There were more special purpose acquisition companies, or SPACs, created in 2020 than in the previous 10 years combined. More companies are choosing to go public via a merger with one of these "blank-check" companies than ever before. 

However, SPAC investing isn't well understood by many people. In this Fool Live video clip from Dec. 22, 2020, contributors Dan Caplinger and Matt Frankel, CFP, discuss how these companies work and what investors should know.

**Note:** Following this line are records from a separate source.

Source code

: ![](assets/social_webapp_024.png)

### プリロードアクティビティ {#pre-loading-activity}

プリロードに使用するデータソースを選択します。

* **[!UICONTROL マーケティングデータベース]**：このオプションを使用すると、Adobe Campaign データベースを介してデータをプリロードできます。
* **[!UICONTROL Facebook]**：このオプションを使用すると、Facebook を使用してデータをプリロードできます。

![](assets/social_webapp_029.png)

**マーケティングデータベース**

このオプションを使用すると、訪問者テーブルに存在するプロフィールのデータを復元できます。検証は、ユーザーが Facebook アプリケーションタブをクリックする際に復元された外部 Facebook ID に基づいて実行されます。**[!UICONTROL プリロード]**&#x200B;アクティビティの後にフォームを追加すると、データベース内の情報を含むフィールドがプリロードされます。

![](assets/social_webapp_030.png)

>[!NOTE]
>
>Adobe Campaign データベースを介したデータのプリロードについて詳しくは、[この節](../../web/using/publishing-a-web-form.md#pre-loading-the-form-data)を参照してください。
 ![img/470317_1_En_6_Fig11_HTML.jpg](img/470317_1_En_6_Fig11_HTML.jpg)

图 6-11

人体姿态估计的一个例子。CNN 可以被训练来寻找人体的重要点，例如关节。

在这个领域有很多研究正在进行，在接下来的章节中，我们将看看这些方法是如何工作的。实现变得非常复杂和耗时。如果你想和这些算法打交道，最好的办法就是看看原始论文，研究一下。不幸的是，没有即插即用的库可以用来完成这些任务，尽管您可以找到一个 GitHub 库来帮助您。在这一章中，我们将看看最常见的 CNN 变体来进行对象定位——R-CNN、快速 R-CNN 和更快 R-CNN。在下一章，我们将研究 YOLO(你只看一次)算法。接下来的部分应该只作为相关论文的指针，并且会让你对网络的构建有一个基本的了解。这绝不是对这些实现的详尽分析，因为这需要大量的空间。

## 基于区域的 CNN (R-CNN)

Matthew Frankel: The traditional IPO process is not accessible to a lot of people listening, myself included. I get shut out of IPOs all the time. I use TD Ameritrade and they don't sponsor a lot of them. It's a way for everyday investors to get into IPOs. Like any kind of investing, there's a right way and a wrong way to do it, and there's a lot to know before you get started. I feel that's really important. Real quick, for those listeners who don't know, who have just maybe heard SPACs in news headlines and stuff like that, give everybody just like a 30-second rundown of what a SPAC is.

Dan Caplinger: Sure. The acronym S-P-A-C stands for Special Purpose Acquisition Corporation. Basically, the way it's set up, it's like a shell company. You'll get a group of investment managers, they will go out to the general public, they will say, "Hey, we want to raise some money. We want to buy a privately held company. We don't know exactly which privately held company we want to buy upfront, we just know generally what we're looking for. If you will give us some money, we will do the legwork, we will negotiate a deal with a good acquisition candidate, then we'll come back to you as shareholders once we've got that deal in place and say, 'Hey, do you think this is a good deal?'" Shareholders vote. If they vote to approve it, then the merger goes through. Basically what happens is, the way that the SPAC is formed, they go through the IPO process. They list their shares on the New York Stock Exchange, on the NASDAQ. When they buy the privately held company, they set up the merger in such a way that after the merger is complete, then suddenly it's the private company's business that's available to those SPAC investors. The shares that you own as a SPAC shareholder, they represent that privately held company after the merger.

Frankel: SPACs can be a little complicated to trade. When they go public, SPACs are generally first brought to the public market as something called units. Then, at some point later, I want to say it's 52 days, in most cases, something to that effect. They split into common shares and warrants. Each SPAC unit is a combination of one share, and a certain fraction of a warrant. Some cases it's half, some cases it's a quarter. One thing is, it's important to know the distinction of what you're investing in first of all. When you buy a SPAC that has recently gone public, your choice is pretty much the units, which we'll see in a couple of examples a little bit later. That's a combination of a share and a piece of a warrant. Once the SPACs traded for a while you can choose; should you just buy the common stock, should you buy the warrants, which are similar to options, or should you buy the units which are a combination.